Je garde encore en mémoire, le jour où Betty, la pette femme de taille mais grande dame de cœur et d’âme m’avait gentiment conseillé un jour, de ne plus considérer les membres de l’Association  au centre de laquelle elle représente une véritable cheville ouvrière, en l’occurrence El Jadida Accueil, comme des touristes de passage, en quête d’un petit air d’exotisme marocain, mais tout simplement en tant que résidents Jdidis à part entière qui aspirent à humer leur nouveau environnement , tout en se présentant en tant que visiteurs partout où leur inspiration les guide à la découverte de leur pays d’accueil.

Et c’est en tant que tels que près d’une centaine des membres de cette Association qui ne cesse de gagner de notoriété dans son domaine, ont été reçus au Gite des fauconniers Lekouassems d’Ouled Frej , Dimanche dernier, après avoir visité en cours de route quelques Tazotas, ces constructions en pierre sèche qui s’obstinent jusqu’à nos jours à conserver les secrets de leur origines ainsi que l’anonymat des premiers paysans-architectes qui les ont érigées.

L’organisation de cette excursion un peu particulière a été à l’initiative de l’Association El Jadida Accueil et de Mohammed El Ghazouani président de l’Association des fauconniers. Ce dernier ayant hautement gagné son pari en réservant à ses visiteurs un déjeuner en plein air, sous l’ombre des mûriers de l’arrière pays d d’El jadida et dont le menu- tenez-vous bien- a été exclusivement composé des différents produits de mer. Une curiosité qui bouleverse un peu les coutumes culinaires du terroir, basées essentiellement sur les traditionnels plats de couscous, de Rfissa ou de Méchoui….
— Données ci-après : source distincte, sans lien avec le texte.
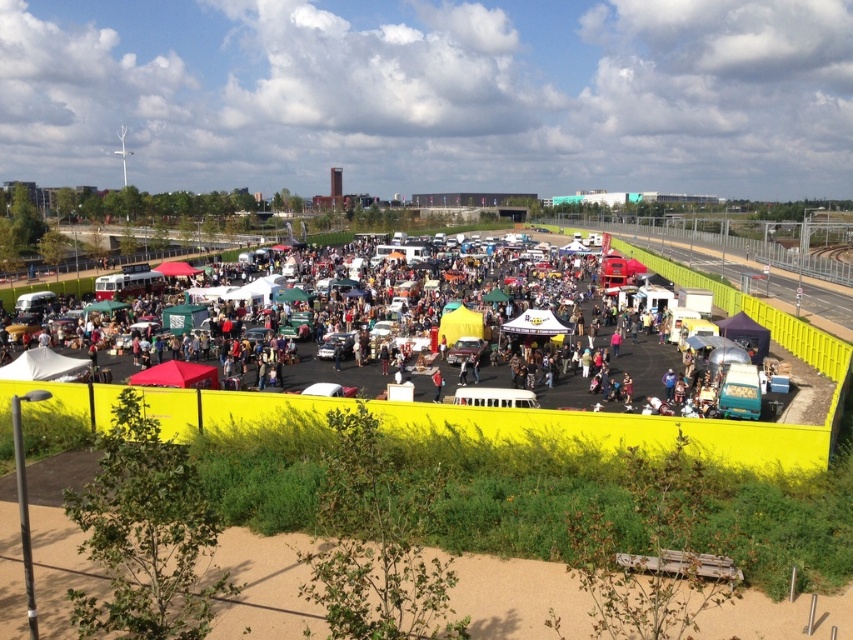
Is point (48, 362) positioned behind point (184, 362)?

Yes, it is.

Does white fabric canopy at lower left have a lesser height compared to matte red canopy at lower left?

Yes, white fabric canopy at lower left is shorter than matte red canopy at lower left.

Is point (79, 369) closer to camera compared to point (189, 380)?

No, (79, 369) is behind (189, 380).

The height and width of the screenshot is (640, 853). I want to click on white fabric canopy at lower left, so pyautogui.click(x=41, y=365).

Is point (200, 403) closer to camera compared to point (187, 385)?

Yes, it is in front of point (187, 385).

I want to click on matte black tent at center, so click(x=785, y=348).

The image size is (853, 640). Identify the location of matte black tent at center. (785, 348).

Is white fabric canopy at lower left positioned in front of white fabric canopy at center?

Yes, white fabric canopy at lower left is closer to the viewer.

Between point (77, 362) and point (548, 326), which one is positioned in front?

Point (77, 362)

Where is `white fabric canopy at lower left`? This screenshot has width=853, height=640. white fabric canopy at lower left is located at coordinates (41, 365).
Dans ce petit paradis de verdure qui contraste visiblement avec l’immensité des champs alentours de blé mûr, brulé par un soleil ardent dans l’attente d’une moisson imminente, on a l’impression de se prélasser dans une petite oasis d’arbres fruitiers où la seule musique qui aiguise les sens se résume au ruissellement des eaux qui irriguent les multiples et différents arbres fruitiers, relayée de temps à autre par le battement d’ailes de quelques pigeons, le caquètement d’une poule perdue ou le cri d’une dinde qui rappelle ses poussins à l’ordre…il faut le vivre pour le sentir et l’apprécier.

La gentillesse et la modestie des visiteurs n’a pas manqué de créer un climat convivial, presque familial où les amitiés se tissent facilement et dans la spontanéité et où les discussions se convertissent en chuchotements intimes.

À souligner qu’au cours de cette sortie, nos amis Français ont eu également l’opportunité d’emporter dans leurs souvenirs quelques notions sur l’art de la fauconnerie avec en prime une démonstration de chasse au faucon et des photos souvenirs d’une contrée singulière qui abrite les derniers gardiens de la fauconnerie au Maroc.